I am trying to write a simple script that given an arbitrary URL will return the title tag of that website. Because many of the URLs I want to resolve need to have JavaScript enabled, I need to use something like requests_html's render function to do this. However, I have encountered an issue with the library where the example URL below never terminates. I have tried the timeout arg of the render call and it did not work.

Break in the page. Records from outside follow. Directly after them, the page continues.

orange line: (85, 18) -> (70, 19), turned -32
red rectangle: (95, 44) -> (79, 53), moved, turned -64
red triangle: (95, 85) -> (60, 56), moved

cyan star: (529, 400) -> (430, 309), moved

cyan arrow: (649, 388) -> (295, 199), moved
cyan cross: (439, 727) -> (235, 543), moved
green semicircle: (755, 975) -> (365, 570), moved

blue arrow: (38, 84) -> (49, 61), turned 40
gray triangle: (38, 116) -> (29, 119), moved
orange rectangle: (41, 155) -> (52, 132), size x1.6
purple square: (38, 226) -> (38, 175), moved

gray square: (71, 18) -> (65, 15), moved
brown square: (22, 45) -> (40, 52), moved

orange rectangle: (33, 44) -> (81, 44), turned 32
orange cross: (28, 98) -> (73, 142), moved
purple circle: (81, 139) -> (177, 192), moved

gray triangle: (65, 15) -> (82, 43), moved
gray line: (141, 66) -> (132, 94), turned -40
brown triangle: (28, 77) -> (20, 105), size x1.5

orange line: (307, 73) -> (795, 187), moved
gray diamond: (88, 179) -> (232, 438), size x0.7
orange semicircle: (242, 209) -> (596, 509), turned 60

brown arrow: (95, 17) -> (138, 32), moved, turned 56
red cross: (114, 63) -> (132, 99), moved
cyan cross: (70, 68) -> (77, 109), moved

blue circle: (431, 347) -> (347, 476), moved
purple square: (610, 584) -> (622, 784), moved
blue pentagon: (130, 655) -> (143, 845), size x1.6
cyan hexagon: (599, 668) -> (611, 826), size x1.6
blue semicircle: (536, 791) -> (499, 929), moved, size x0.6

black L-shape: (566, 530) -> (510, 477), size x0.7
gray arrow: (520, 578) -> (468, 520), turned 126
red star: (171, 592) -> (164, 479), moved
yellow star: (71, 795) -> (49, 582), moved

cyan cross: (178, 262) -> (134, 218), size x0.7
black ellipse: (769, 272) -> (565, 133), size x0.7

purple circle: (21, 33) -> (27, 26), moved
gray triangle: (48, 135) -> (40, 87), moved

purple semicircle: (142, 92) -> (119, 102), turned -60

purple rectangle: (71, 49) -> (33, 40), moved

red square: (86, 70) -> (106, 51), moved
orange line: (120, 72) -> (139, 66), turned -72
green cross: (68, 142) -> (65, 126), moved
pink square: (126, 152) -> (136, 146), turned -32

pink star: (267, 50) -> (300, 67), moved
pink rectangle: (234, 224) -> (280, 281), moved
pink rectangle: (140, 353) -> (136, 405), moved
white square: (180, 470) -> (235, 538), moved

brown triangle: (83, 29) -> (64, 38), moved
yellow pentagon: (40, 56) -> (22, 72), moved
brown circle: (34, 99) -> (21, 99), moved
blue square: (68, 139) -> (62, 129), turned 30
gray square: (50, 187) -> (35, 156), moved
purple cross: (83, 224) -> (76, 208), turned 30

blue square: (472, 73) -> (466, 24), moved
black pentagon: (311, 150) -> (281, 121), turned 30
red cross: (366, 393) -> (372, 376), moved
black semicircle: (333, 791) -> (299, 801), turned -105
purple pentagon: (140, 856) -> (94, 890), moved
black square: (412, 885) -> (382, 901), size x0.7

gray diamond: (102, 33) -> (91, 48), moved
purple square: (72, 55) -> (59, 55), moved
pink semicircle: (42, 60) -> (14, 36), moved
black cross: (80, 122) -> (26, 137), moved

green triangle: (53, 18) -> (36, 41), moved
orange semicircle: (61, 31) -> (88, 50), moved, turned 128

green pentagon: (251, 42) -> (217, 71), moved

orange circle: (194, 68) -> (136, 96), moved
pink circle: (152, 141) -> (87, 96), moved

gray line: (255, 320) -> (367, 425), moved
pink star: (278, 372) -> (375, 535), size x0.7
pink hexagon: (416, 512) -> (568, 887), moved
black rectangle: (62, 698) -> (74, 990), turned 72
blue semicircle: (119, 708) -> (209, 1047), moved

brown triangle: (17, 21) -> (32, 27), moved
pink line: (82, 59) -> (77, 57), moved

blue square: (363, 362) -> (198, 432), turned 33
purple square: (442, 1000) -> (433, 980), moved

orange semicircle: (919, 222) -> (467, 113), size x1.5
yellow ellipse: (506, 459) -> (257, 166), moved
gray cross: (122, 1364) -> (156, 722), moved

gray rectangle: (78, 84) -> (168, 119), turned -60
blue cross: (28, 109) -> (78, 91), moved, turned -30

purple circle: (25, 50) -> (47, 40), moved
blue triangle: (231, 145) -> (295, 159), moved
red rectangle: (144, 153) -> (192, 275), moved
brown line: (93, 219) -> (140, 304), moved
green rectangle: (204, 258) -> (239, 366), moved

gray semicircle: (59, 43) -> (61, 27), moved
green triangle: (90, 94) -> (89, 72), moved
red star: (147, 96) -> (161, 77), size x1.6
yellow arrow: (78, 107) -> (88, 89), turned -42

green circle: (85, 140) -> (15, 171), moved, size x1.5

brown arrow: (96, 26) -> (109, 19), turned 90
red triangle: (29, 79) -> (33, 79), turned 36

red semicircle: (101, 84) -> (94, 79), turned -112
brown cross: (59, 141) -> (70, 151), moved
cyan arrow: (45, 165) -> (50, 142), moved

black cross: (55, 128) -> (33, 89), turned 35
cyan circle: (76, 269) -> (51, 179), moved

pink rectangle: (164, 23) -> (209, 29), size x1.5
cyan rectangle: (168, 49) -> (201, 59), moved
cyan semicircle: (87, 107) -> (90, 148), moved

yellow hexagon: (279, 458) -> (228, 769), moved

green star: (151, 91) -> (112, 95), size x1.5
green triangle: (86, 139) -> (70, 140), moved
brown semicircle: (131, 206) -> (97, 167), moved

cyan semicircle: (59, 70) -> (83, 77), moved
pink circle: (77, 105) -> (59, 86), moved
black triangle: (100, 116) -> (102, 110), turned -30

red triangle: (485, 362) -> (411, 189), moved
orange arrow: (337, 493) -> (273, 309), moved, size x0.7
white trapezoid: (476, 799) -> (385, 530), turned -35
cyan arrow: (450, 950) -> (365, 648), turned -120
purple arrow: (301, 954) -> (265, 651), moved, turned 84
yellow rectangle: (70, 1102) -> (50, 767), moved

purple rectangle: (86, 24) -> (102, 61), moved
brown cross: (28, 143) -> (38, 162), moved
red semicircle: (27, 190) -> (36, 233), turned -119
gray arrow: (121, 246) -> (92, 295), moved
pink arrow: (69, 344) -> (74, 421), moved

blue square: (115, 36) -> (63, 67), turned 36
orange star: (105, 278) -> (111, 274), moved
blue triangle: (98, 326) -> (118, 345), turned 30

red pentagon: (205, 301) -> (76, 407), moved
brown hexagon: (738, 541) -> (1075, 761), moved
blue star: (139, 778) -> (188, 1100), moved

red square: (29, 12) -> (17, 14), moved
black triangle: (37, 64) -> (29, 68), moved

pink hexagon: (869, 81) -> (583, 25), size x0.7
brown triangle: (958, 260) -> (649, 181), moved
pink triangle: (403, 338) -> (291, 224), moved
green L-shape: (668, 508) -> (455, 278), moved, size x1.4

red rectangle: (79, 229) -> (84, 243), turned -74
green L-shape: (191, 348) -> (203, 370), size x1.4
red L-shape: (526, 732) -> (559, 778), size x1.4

Can anyone help me figure out how to get this to timeout properly or some other work around to make sure it doesn't get stuck?

This is my current code that does not terminate (it gets stuck on the render call):

from requests_html import HTMLSession

session = HTMLSession()
r = session.get('http://shan-shui-inf.lingdong.works/')
# render with JS
r.html.render(sleep = 1, keep_page=True)
# Also does not work: r.html.render(sleep = 1, keep_page=True, timeout = 3)


title = r.html.find('title', first=True).full_text

I have already tried solutions like: Timeout on a function call and Python timeout decorator which still did not timeout strangely enough.

NOTE: I am using Python 3.7.4 64-bit on Windows 10.

Davie88
  • 93
  • 6
  • 3
    I'm having similar problem, for me it renders certain URL 30 times and then hangs but never timeouts. – tym Jun 16 '20 at 15:58
  • did you find any solution ? – Rasit aydin Dec 30 '20 at 18:39
  • This happens to me as well for a different url. I believe that the problem lies in the _async_render method, specifically when a TimeoutError is caught. In such a case, there is an attempt to perform `await page.close()` which never returns. possibly related to this [issue](https://bugs.python.org/issue40152) – PeNpeL Mar 15 '21 at 16:59

2 Answers2

0

I would suggest to put r.session.close() at last. This worked for me.

Richu
  • 1
  • 1
    Could you please show two results, one with `r.session.close() ` added and the other without? – Fanchen Bao Dec 15 '20 at 01:58
  • This is [after](https://drive.google.com/file/d/1GoyAykByJeNSCP1DZE431cNISarNLkp6/view?usp=sharing) I close the session at the end of loop. and [before](https://drive.google.com/file/d/1jNvQJLoLql7QEbuWgkgHc7zOAaKfYp0g/view?usp=sharing) where it just hangs after some loop. – Richu Dec 15 '20 at 12:42
  • I cannot access your link. It asks me to "Request access". Is it possible that you post it somewhere open to everyone? – Fanchen Bao Dec 16 '20 at 01:41
  • I think it will work now. I've changed the privacy to view everyone with the link. I just put r.session.close at end of the loop and it stopped hanging after some iterations. – Richu Dec 16 '20 at 01:57
0

Ok I'm quite late here,
This is what I've done:

pip install -U pyppeteer

(pip installed the 0.2.6 version for me)

Then it worked somehow

(unrelated)
If you want the Chromium browser to appear on the screen you'll need to change requests_html.py (somewhere in site-packages)'s 714th line, headless=True -> headless=False

aph
  • 225
  • 3
  • 12